To-do item:
Rewrite the text of each item below as a numbered list, one line per entry, omitting any blank lines.
::::
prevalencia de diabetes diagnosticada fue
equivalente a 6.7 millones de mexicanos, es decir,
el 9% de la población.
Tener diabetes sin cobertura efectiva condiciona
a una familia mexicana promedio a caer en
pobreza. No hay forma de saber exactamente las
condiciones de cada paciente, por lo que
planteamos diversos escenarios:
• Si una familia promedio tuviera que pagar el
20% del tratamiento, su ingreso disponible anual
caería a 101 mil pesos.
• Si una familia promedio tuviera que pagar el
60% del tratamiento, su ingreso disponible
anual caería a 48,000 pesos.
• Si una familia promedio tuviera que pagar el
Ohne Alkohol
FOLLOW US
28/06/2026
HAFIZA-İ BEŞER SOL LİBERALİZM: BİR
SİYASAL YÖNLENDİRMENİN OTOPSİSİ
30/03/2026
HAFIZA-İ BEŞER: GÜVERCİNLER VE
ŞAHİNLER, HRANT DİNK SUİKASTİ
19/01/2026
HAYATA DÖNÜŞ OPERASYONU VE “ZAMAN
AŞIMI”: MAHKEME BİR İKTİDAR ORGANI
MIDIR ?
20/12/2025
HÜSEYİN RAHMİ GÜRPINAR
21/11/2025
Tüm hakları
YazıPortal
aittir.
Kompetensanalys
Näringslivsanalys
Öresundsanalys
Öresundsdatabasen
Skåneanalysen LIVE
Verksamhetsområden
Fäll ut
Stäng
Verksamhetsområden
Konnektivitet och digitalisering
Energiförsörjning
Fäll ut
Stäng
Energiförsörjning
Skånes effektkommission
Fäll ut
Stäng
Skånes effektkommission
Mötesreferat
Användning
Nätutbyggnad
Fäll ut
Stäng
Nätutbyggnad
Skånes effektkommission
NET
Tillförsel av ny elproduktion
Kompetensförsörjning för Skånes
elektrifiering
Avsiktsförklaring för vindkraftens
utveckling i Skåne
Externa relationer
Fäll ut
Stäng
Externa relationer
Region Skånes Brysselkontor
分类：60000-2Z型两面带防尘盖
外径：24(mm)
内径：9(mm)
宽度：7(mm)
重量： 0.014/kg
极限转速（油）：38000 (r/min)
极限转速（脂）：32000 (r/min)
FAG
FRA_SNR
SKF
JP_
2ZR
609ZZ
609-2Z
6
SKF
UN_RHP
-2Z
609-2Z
::::
Exercise solution:
1. prevalencia de diabetes diagnosticada fue
2. equivalente a 6.7 millones de mexicanos, es decir,
3. el 9% de la población.
4. Tener diabetes sin cobertura efectiva condiciona
5. a una familia mexicana promedio a caer en
6. pobreza. No hay forma de saber exactamente las
7. condiciones de cada paciente, por lo que
8. planteamos diversos escenarios:
9. • Si una familia promedio tuviera que pagar el
10. 20% del tratamiento, su ingreso disponible anual
11. caería a 101 mil pesos.
12. • Si una familia promedio tuviera que pagar el
13. 60% del tratamiento, su ingreso disponible
14. anual caería a 48,000 pesos.
15. • Si una familia promedio tuviera que pagar el
16. Ohne Alkohol
17. FOLLOW US
18. 28/06/2026
19. HAFIZA-İ BEŞER SOL LİBERALİZM: BİR
20. SİYASAL YÖNLENDİRMENİN OTOPSİSİ
21. 30/03/2026
22. HAFIZA-İ BEŞER: GÜVERCİNLER VE
23. ŞAHİNLER, HRANT DİNK SUİKASTİ
24. 19/01/2026
25. HAYATA DÖNÜŞ OPERASYONU VE “ZAMAN
26. AŞIMI”: MAHKEME BİR İKTİDAR ORGANI
27. MIDIR ?
28. 20/12/2025
29. HÜSEYİN RAHMİ GÜRPINAR
30. 21/11/2025
31. Tüm hakları
32. YazıPortal
33. aittir.
34. Kompetensanalys
35. Näringslivsanalys
36. Öresundsanalys
37. Öresundsdatabasen
38. Skåneanalysen LIVE
39. Verksamhetsområden
40. Fäll ut
41. Stäng
42. Verksamhetsområden
43. Konnektivitet och digitalisering
44. Energiförsörjning
45. Fäll ut
46. Stäng
47. Energiförsörjning
48. Skånes effektkommission
49. Fäll ut
50. Stäng
51. Skånes effektkommission
52. Mötesreferat
53. Användning
54. Nätutbyggnad
55. Fäll ut
56. Stäng
57. Nätutbyggnad
58. Skånes effektkommission
59. NET
60. Tillförsel av ny elproduktion
61. Kompetensförsörjning för Skånes
62. elektrifiering
63. Avsiktsförklaring för vindkraftens
64. utveckling i Skåne
65. Externa relationer
66. Fäll ut
67. Stäng
68. Externa relationer
69. Region Skånes Brysselkontor
70. 分类：60000-2Z型两面带防尘盖
71. 外径：24(mm)
72. 内径：9(mm)
73. 宽度：7(mm)
74. 重量： 0.014/kg
75. 极限转速（油）：38000 (r/min)
76. 极限转速（脂）：32000 (r/min)
77. FAG
78. FRA_SNR
79. SKF
80. JP_
81. 2ZR
82. 609ZZ
83. 609-2Z
84. 6
85. SKF
86. UN_RHP
87. -2Z
88. 609-2Z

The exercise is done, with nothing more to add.